▸ RECORDED INFORMATION:
• • • •

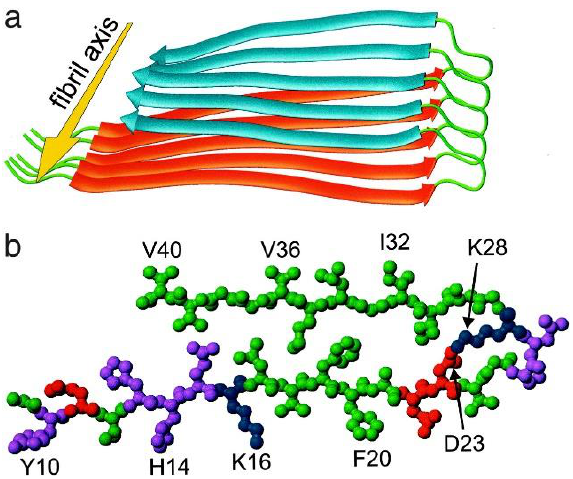
Figure 1. Structural model for Aβ40 fibrils, consistent with solid-state NMR constraints on the molecular conformation and intermolecular distances and incorporating the cross-β motif common to all amyloid fibrils [17]. Residues 1–8 are considered fully disordered and are omitted. ( a ) Schematic representation of a single molecular layer or cross-β unit. The yellow arrow indicates the direction of the long axis of the fibril, which coincides with the direction of intermolecular backbone hydrogen bonds. The cross-β unit is a double-layered structure, with in-register parallel β-sheets formed by residues 12–24 (orange ribbons) and 30–40 (blue ribbons). Mass-per-length measurements from electron microscopy indicate that fibrils are formed by two parallel cross-β units. ( b ) Central Aβ40 molecule viewed down the long axis of the fibril. Residues are color-coded according to their sidechains as hydrophobic (green), polar (magenta), positively charged (blue), or negatively charged red).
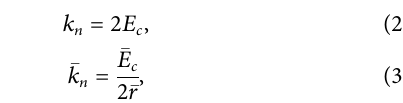
Frontiers in Earth Science |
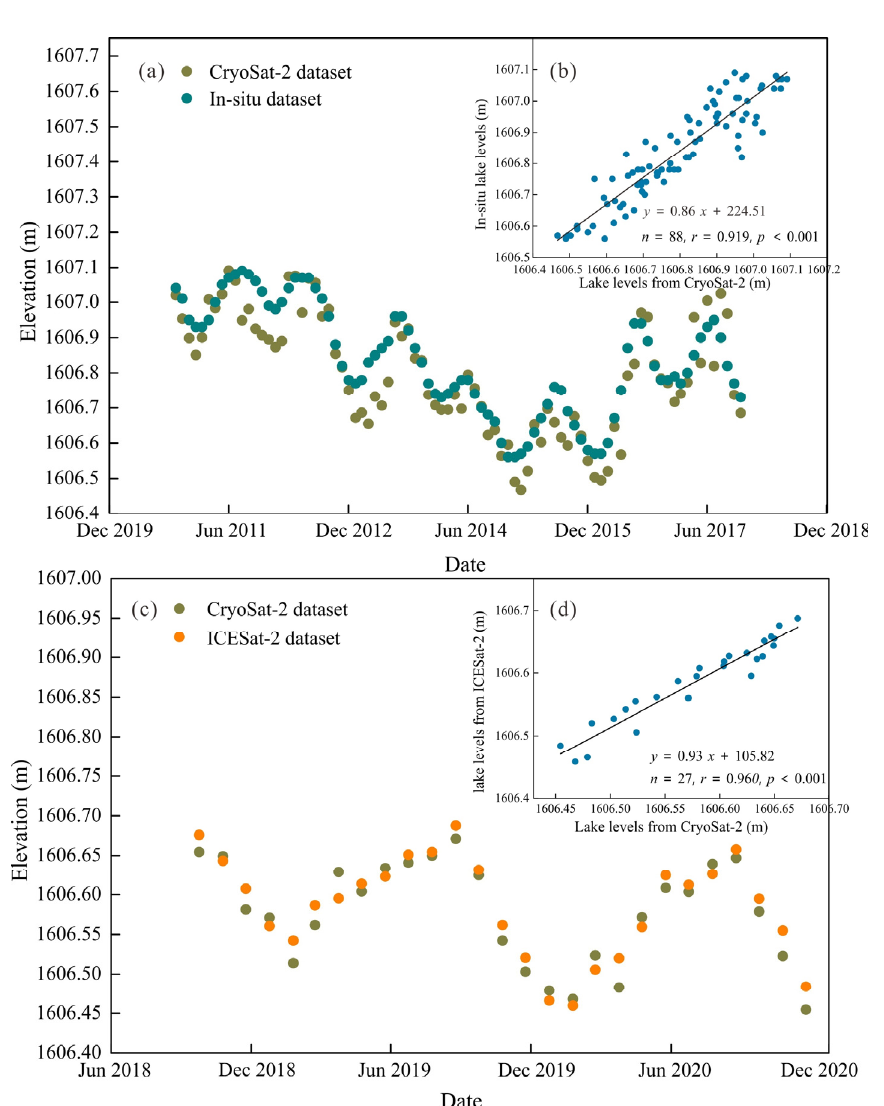
Figure 9. The comparison of the CryoSat-2 dataset with ( a ) the in situ dataset and ICESat-2 dataset ( c ) and the correlation analysis of the CryoSat-2 dataset with ( b ) in situ data and ( d ) the ICESat-2 dataset. Table 3. Evaluation metrics.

• • • •

▸ WHAT THIS TASK INVOLVES:
Repeat, with no pictures, each line from the beginning of the data through the line containing "Frontiers in Earth Science |", inclusive.

▸ ANSWER FOR THE TASK:
Figure 1. Structural model for Aβ40 fibrils, consistent with solid-state NMR constraints on the molecular conformation and intermolecular distances and incorporating the cross-β motif common to all amyloid fibrils [17]. Residues 1–8 are considered fully disordered and are omitted. ( a ) Schematic representation of a single molecular layer or cross-β unit. The yellow arrow indicates the direction of the long axis of the fibril, which coincides with the direction of intermolecular backbone hydrogen bonds. The cross-β unit is a double-layered structure, with in-register parallel β-sheets formed by residues 12–24 (orange ribbons) and 30–40 (blue ribbons). Mass-per-length measurements from electron microscopy indicate that fibrils are formed by two parallel cross-β units. ( b ) Central Aβ40 molecule viewed down the long axis of the fibril. Residues are color-coded according to their sidechains as hydrophobic (green), polar (magenta), positively charged (blue), or negatively charged red).
Frontiers in Earth Science |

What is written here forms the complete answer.